In The Know Zone

AIDS statistics

Statistics

HIV/AIDS has impacted the world in a devastating manner. The quality of life, human value, and lives lost due to HIV and AIDS has been tremendous. One way in which we can appreciate this impact is by looking at statistics worldwide and in the U.S.

Around the World

In 2000, more than 6,500 young people aged 15 to 24 became infected with HIV every day – that is, about five every minute!

In 2000 alone, HIV/AIDS-associated illnesses caused the deaths of approximately 3 million people worldwide, including an estimated 500,000 children younger than 15 years.

An estimated 13.2 million children younger than age 15 had lost their mothers or both parents by the end of 1999.

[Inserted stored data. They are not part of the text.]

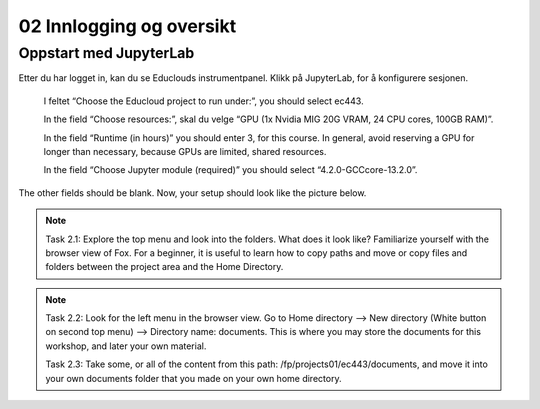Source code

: .. _02_easy_login:

02 Innlogging og oversikt
===========================
.. index:: Fox, server, A100, GPU, hardware, NVIDIA

Oppstart med JupyterLab
-------------------------

Etter du har logget in, kan du se Educlouds instrumentpanel. Klikk på JupyterLab, for å konfigurere sesjonen.

    I feltet “Choose the Educloud project to run under:”, you should select ec443.

    In the field “Choose resources:”, skal du velge “GPU (1x Nvidia MIG 20G VRAM, 24 CPU cores, 100GB RAM)”.

    In the field “Runtime (in hours)” you should enter 3, for this course. In general, avoid reserving a GPU for longer than necessary, because GPUs are limited, shared resources.

    In the field “Choose Jupyter module (required)” you should select “4.2.0-GCCcore-13.2.0”.

The other fields should be blank. Now, your setup should look like the picture below.

.. image:: fox_skjermbilde.png

.. note::

  Task 2.1: Explore the top menu and look into the folders. What does it look like? Familiarize yourself with the browser view of Fox. For a beginner, it is useful to learn how to copy paths and move or copy files and folders between the project area and the Home Directory.

.. image:: fox_top_menu.png

.. note::

  Task 2.2: Look for the left menu in the browser view. Go to Home directory --> New directory (White button on second top menu) --> Directory name: documents. This is where you may store the documents for this workshop, and later your own material.


  Task 2.3: Take some, or all of the content from this path: /fp/projects01/ec443/documents, and move it into your own documents folder that you made on your own home directory.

Worldwide, more than 80 percent of all adult HIV infections have resulted from heterosexual intercourse (between men and women)

In the U.S.

In 1998, 46,247 new cases of AIDS and a total of 13,426 deaths were recorded in the United States due to HIV/AIDS.

Approximately 189,000 patients are discharged at hospitals with HIV diagnosis each year.

The approximate number of days of care for patients with HIV is 1,503,000 and the average length of hospital stay is 8 days.

The Centers for Disease Control and Prevention (CDC) estimate that 800,000 to 900,000 U.S. residents are living with HIV infection, one-third of whom are unaware of their infection.

Approximately 40,000 new HIV infections occur each year in the United States, about 70 percent among men and 30 percent among women. Of these newly infected people, half are younger than 25 years of age.

Of new infections among women in the United States, approximately 75 percent of women were infected through heterosexual sex and 25 percent through injection drug use.

In the United States, 774,467 cases of AIDS had been reported through December 31, 2000.